Choosing OS for the Hadoop cluster
Choosing an operating system for your future Hadoop cluster is a relatively simple task. Hadoop core and its ecosystem components are all written in Java, with a few exceptions. While Java code itself is cross-platform, currently Hadoop only runs on Linux-like systems. The reason for this is that too many design decisions were made with Linux in mind, which made the code surrounding core Hadoop components such as start/stop
scripts and permissions model dependent on the Linux environment.
When it comes to Linux, Hadoop is pretty indifferent to specific implementations and runs well on different varieties of this OS: Red Hat, CentOS, Debian, Ubuntu, Suse, and Fedora. All these distributions don't have specific requirements for running Hadoop. In general, nothing prevents Hadoop from successfully working on any other POSIX-style OS, such as Solaris or BSD, if you make sure that all dependencies are resolved properly and all shell supporting scripts are working. Still, most of the production installations of Hadoop are running on Linux and this is the OS that we will be focusing on in our further discussions. Specifically, examples in this book will be focused on CentOS, since it is one of the popular choices for the production system, as well as its twin, Red Hat.
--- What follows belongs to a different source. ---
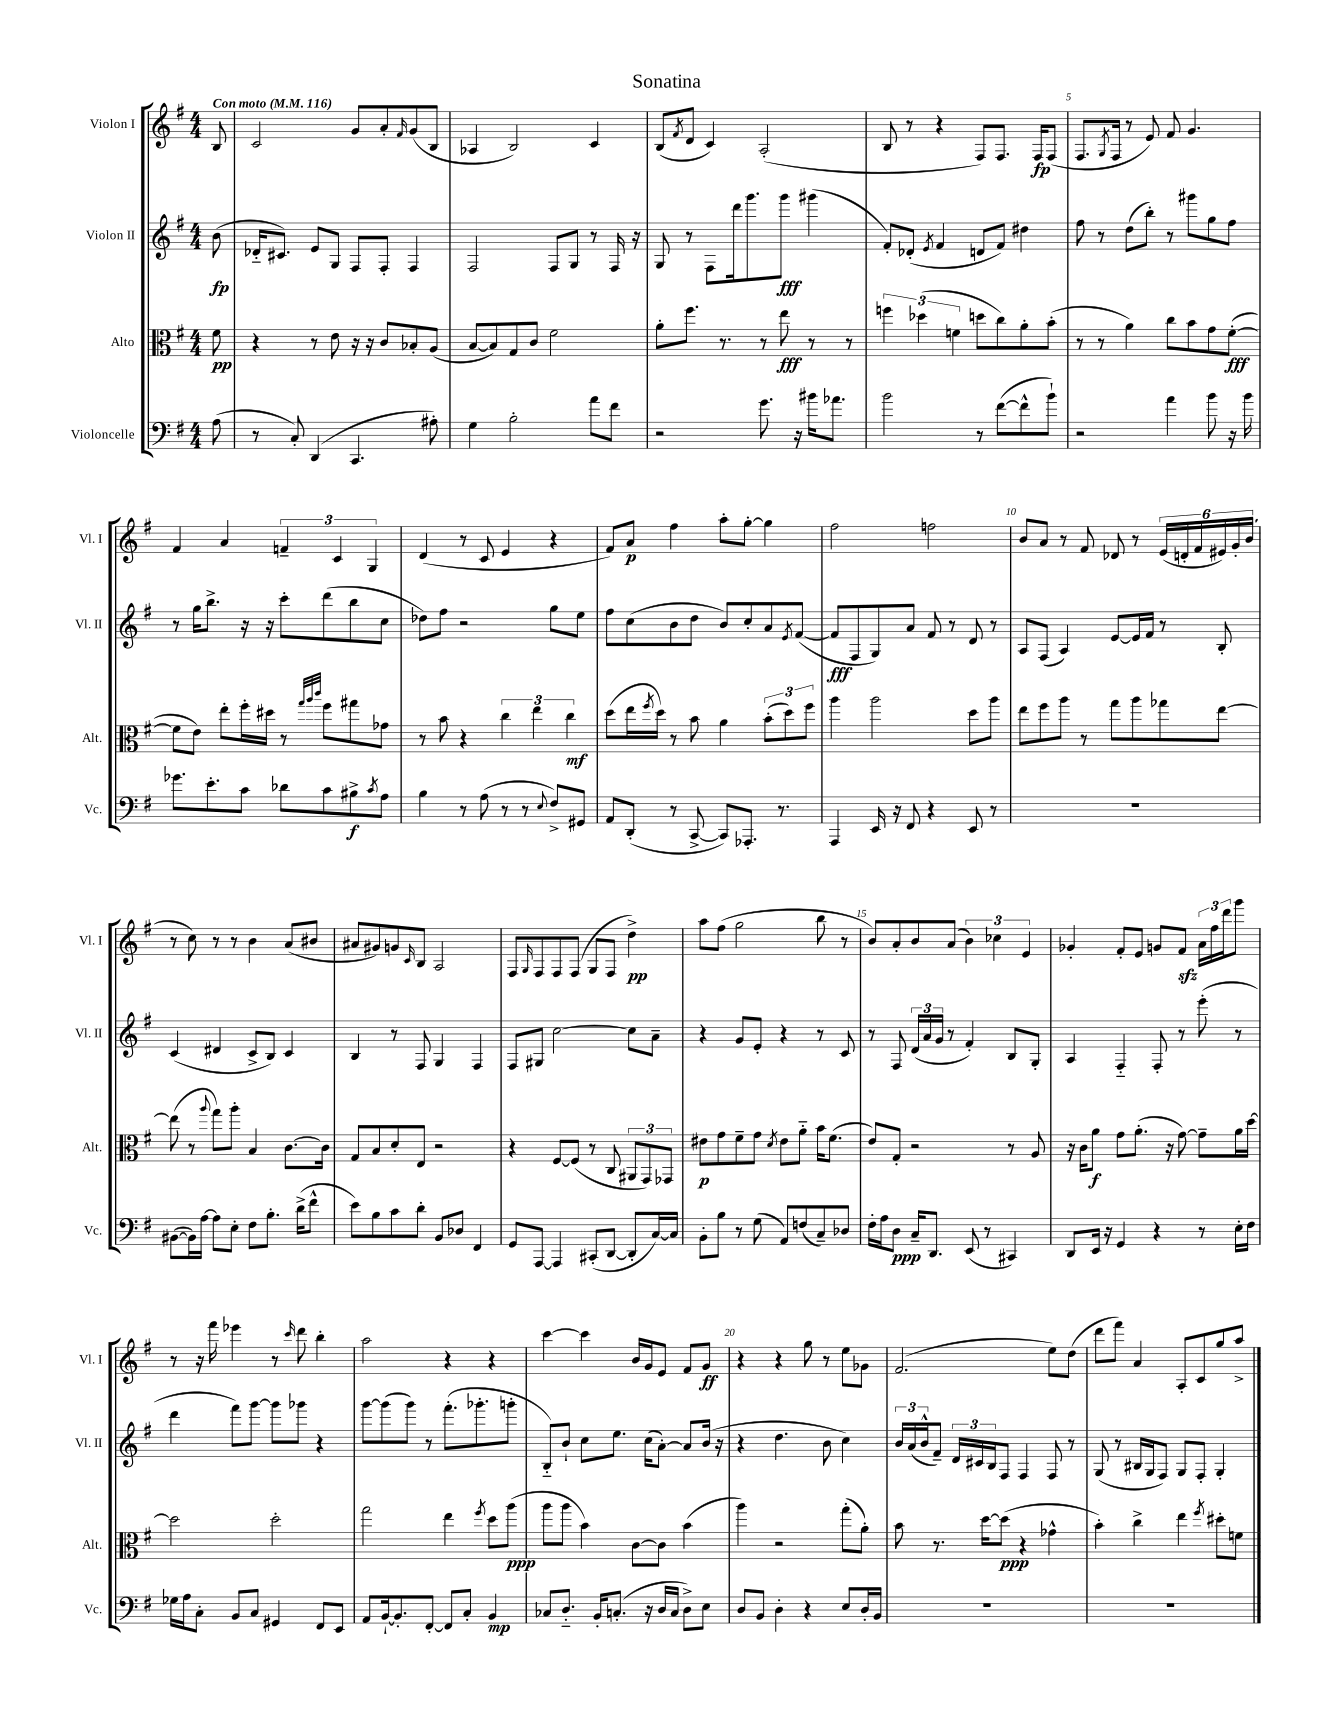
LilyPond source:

Apache Hadoop provides source binaries, as well as RPM and DEB packages for stable releases. Currently, this is a 1.0 branch. Building Hadoop from the source code, while still being an option, is not recommended for most of the users, since it requires experience in assembling big Java-based projects and careful dependencies resolution. Both Cloudera and Hortonworks distributions provide an easy way to setup a repository on your servers and install all required packages from there.
Tip
There is no strict requirement to run the same operating system across all Hadoop nodes, but common sense suggests, that the lesser the deviation in nodes configuration, the easier it is to administer and manage it.